## Dataset extract

[Start of section]

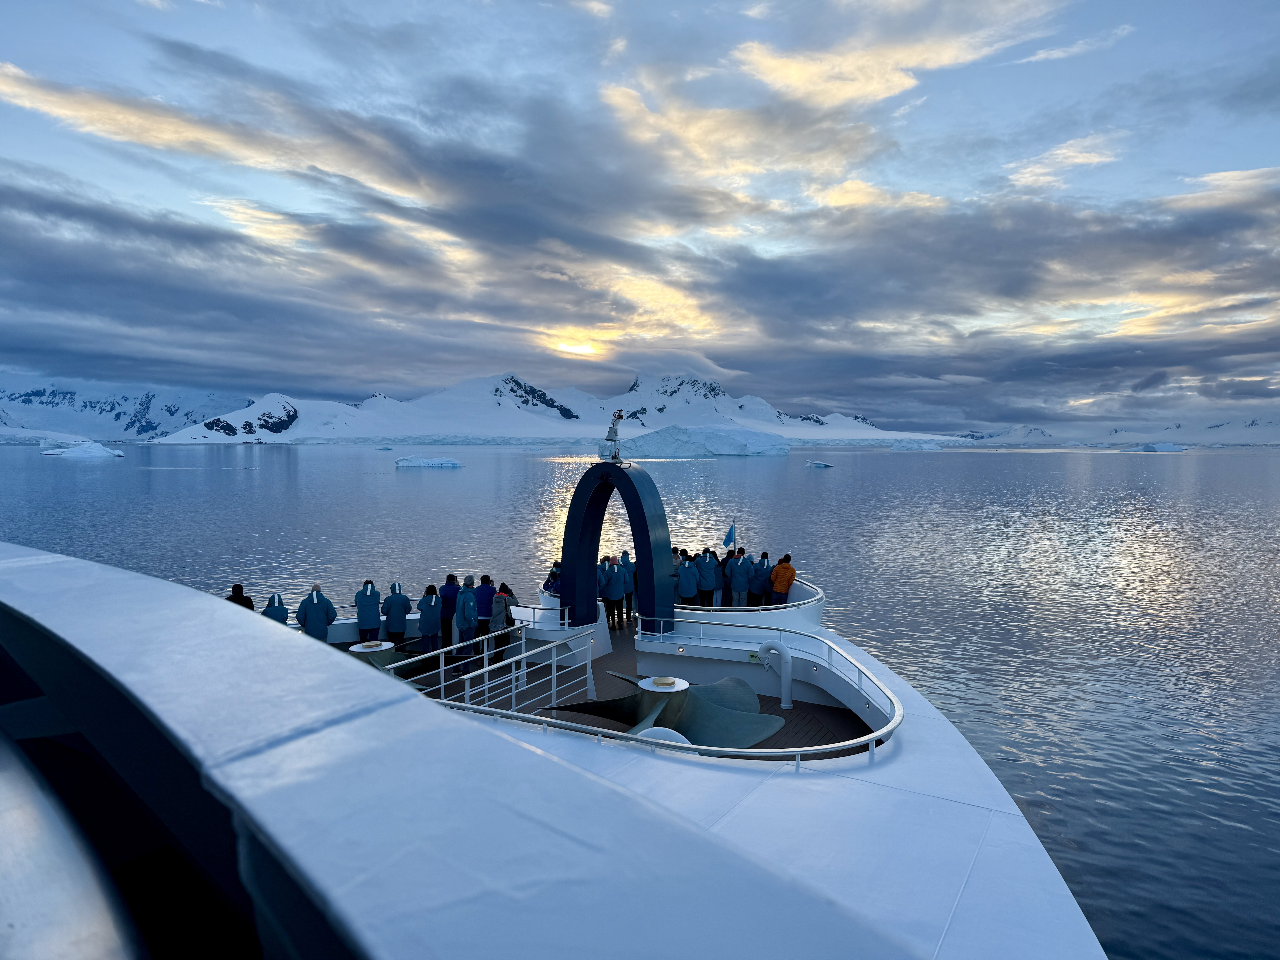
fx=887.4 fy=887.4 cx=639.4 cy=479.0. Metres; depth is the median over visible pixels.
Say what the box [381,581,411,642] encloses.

[End of section]
[Start of section]

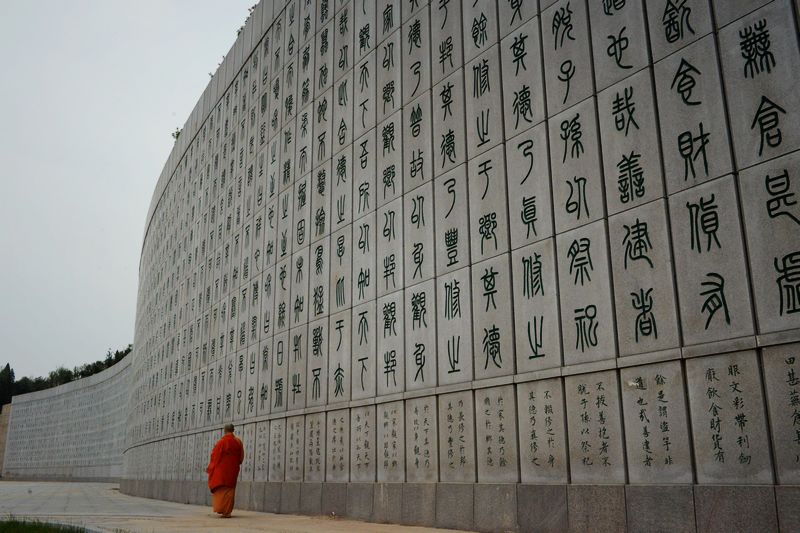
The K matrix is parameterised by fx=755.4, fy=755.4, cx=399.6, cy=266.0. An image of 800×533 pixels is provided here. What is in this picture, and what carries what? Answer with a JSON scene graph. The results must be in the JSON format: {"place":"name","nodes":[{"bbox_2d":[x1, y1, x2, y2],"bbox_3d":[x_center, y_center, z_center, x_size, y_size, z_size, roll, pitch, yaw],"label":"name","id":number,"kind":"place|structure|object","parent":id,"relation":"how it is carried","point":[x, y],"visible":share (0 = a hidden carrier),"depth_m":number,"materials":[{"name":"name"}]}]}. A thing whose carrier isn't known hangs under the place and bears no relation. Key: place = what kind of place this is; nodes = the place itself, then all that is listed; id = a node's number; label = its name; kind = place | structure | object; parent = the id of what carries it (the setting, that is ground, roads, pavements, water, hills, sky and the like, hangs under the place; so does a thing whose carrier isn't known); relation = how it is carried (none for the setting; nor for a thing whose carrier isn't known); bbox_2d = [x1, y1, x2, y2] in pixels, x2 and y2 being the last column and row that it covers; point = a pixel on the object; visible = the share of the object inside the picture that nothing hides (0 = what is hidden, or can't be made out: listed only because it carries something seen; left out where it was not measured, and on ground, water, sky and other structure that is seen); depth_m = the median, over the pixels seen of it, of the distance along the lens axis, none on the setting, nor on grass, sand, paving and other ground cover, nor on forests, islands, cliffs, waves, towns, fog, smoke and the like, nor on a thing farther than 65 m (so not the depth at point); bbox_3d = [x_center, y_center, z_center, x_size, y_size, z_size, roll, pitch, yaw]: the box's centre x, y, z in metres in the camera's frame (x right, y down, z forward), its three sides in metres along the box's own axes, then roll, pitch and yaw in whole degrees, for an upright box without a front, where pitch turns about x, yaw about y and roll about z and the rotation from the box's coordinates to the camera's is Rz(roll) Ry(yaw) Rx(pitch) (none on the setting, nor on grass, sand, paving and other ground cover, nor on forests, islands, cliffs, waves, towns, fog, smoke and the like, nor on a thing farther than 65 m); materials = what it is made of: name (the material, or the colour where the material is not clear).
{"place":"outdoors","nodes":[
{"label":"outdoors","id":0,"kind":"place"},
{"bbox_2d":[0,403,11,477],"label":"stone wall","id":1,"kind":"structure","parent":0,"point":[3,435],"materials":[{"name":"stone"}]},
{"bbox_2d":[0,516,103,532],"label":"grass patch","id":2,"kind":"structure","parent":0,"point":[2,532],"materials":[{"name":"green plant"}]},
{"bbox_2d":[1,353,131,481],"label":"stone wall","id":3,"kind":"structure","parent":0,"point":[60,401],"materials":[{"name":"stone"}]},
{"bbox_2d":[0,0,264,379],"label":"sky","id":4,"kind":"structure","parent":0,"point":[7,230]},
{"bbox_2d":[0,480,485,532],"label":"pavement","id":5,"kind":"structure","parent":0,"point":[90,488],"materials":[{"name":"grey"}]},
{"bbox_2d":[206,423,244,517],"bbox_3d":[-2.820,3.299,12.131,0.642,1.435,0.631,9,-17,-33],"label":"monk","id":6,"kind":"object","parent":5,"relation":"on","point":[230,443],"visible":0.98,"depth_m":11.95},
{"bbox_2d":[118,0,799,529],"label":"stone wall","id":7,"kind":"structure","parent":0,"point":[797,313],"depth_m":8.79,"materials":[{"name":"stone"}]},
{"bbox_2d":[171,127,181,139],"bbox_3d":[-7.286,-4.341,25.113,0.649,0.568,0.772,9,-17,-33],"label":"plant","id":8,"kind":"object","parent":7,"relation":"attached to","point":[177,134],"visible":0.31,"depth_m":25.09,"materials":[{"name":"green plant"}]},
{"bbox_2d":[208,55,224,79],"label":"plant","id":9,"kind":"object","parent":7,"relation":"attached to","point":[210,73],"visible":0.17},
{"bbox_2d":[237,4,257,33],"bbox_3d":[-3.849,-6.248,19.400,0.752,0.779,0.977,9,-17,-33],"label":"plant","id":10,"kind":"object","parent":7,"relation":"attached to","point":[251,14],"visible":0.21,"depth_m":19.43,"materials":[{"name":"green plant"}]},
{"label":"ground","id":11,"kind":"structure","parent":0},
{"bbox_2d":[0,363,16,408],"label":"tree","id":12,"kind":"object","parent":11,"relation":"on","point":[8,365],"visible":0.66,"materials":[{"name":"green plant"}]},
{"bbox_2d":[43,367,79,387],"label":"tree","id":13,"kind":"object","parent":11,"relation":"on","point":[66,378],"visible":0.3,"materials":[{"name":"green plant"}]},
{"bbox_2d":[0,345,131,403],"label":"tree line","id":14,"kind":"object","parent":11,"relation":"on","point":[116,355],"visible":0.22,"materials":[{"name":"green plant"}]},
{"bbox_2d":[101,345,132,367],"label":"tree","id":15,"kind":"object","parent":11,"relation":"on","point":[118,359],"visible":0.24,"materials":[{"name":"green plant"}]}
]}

[End of section]

Within the material above, copy exactly the lines from the line that holds "fx=887.4 fy=887.4 cx=639.4" up to and including the line that holds "Say what the box [381,581,411,642] encloses.".

## Worked solution
fx=887.4 fy=887.4 cx=639.4 cy=479.0. Metres; depth is the median over visible pixels.
Say what the box [381,581,411,642] encloses.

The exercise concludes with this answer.